Caz Costello is a freelance hair and makeup artist and one of Lucinda’s closest friends. She knows things about Lucinda that would shock Stella. Images of that weekend haunt her and hold her in their grip but now with the discovery of the car anything she tried to hide is about to come rushing to the fore. Eddie has tried to pretend that the weekend at the Lookout never happened. His business has crashed. His relationship with Sasha is over yet Eddie is hiding something big and if he doesn’t accept Stella’s invitation it will definitely look suspect. Maisie is married to Keith with two children and it’s evident old hurts and jealousies are still very much at the forefront of her mind so much so that these will lead her in a heap of trouble and she jumps to unnecessary conclusions. For Janet the weekend she wishes to forget created huge scars in her and Aaron’s relationship which are difficult or perhaps impossible to heal. Britt, a long time family friend of Stella and Lucinda’s who resides in the area, is there to welcome them all back but with a lot of unfinished business and resentment surrounding this gathering only time will tell will anyone emerge unscathed and the big question will the truth surrounding Lucinda’s disappearance be revealed?

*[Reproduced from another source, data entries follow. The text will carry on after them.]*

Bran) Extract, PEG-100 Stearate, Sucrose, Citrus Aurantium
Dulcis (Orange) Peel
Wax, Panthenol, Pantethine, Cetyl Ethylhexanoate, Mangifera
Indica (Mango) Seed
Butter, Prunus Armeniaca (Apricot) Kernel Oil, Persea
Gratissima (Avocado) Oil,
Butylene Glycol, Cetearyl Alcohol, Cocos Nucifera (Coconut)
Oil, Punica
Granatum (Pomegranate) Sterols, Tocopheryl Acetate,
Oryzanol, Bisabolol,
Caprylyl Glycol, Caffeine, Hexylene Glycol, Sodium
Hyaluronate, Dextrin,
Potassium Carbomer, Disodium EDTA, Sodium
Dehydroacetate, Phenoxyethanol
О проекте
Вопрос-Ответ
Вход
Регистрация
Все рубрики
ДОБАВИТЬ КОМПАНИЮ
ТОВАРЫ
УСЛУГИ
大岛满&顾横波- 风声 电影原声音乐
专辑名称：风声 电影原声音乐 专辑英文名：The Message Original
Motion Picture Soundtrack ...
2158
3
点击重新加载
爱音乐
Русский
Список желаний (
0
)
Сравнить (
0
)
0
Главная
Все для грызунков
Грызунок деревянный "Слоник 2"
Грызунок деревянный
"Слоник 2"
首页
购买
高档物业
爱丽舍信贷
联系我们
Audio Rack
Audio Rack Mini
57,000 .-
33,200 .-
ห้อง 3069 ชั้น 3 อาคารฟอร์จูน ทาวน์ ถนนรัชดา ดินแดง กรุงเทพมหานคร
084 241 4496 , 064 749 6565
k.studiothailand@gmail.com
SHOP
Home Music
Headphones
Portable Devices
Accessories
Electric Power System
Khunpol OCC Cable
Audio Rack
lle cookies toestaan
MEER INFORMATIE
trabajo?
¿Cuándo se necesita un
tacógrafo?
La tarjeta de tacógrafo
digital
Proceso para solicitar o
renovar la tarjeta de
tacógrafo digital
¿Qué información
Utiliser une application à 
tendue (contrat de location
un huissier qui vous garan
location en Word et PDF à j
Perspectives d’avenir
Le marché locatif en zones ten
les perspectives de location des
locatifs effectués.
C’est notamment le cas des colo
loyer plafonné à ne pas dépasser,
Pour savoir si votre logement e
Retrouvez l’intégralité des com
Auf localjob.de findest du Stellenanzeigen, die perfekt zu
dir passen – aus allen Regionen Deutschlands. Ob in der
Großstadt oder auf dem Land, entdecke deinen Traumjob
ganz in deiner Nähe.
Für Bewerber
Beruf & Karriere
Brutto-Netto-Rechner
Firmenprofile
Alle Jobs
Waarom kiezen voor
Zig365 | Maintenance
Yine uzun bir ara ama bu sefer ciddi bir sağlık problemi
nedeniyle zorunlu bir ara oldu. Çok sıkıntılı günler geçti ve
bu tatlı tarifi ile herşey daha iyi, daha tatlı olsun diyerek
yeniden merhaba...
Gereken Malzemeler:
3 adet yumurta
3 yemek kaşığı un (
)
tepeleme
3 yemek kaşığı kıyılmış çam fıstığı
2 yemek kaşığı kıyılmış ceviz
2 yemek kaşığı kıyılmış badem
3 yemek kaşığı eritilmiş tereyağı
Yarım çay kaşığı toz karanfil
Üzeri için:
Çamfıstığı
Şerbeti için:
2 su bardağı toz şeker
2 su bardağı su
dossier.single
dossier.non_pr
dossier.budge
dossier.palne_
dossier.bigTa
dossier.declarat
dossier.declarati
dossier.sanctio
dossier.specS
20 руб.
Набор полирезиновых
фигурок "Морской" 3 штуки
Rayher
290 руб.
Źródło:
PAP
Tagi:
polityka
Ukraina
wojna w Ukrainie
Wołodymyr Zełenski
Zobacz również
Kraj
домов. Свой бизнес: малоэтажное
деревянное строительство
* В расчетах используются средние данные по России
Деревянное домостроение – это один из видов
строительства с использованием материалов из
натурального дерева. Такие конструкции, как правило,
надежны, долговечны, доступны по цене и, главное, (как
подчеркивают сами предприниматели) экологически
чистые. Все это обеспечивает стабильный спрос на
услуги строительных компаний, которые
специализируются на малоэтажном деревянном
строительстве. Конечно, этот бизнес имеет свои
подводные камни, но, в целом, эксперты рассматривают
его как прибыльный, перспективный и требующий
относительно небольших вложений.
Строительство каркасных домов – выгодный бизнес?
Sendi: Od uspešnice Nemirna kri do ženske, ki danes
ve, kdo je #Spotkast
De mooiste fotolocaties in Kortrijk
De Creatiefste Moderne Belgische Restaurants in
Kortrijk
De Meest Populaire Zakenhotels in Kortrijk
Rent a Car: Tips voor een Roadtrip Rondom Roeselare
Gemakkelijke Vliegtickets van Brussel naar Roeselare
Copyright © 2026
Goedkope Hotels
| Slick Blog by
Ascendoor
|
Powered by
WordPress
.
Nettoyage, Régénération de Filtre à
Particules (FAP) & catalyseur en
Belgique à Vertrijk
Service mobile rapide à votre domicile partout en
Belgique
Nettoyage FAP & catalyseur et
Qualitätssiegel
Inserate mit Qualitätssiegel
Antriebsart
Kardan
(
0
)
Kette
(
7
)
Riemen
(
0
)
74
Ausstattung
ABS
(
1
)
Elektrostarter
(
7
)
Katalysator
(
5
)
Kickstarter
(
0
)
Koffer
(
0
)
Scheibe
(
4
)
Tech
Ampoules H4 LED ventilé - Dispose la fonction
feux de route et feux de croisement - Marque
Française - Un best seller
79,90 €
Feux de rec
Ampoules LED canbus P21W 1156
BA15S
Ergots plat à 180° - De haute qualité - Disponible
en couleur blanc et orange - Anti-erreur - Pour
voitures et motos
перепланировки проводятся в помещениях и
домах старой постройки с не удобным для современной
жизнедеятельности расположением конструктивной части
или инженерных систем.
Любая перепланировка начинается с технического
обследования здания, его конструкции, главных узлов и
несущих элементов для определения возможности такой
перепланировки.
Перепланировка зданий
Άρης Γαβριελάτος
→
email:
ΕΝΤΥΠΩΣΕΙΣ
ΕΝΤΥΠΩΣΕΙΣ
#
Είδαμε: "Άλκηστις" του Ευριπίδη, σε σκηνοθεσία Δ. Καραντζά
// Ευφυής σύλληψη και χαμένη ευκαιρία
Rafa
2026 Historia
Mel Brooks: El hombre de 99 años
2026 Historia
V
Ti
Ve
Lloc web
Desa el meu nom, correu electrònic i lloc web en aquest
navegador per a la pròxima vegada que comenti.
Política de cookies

Considering we learn about Lucinda from the perspective of Stella and the other characters we certainly got to know a lot about her and to be honest I wasn’t all that enamoured by her. She seemed to hold everyone in her spell and they were fearful of breaking any confidences even if it was necessary to do so. She seemed to have this magnetic forcefield around her packed full of glamour and intrigue that everyone else orbited around. They were charmed by her and beholden to her and even more so in the wake of her disappearance. She always portrayed a bubbly, vivacious, ultra-sparkling façade to the world but as Stella digs deeper and starts questioning things, she learns all was not as it seemed in Lucinda’s world. That she had many layers to her and not all of them what she would have liked the world to see. She was an enigma and a chameleon and as I raced towards the conclusion this only became more apparent and as home truths and disclosures poured forth I was torn in multiple directions believing one person over another only to have it upturned with a word or sentence and I was kicking myself that I hadn’t paid closer attention to a certain someone.
Zoe Miller has written an excellent, gripping read that is well told and keeps you guessing throughout. I don’t read in this genre all that often and I would say I am selective when I do so but no doubt about it I made the right decision to read this one and I highly recommend it.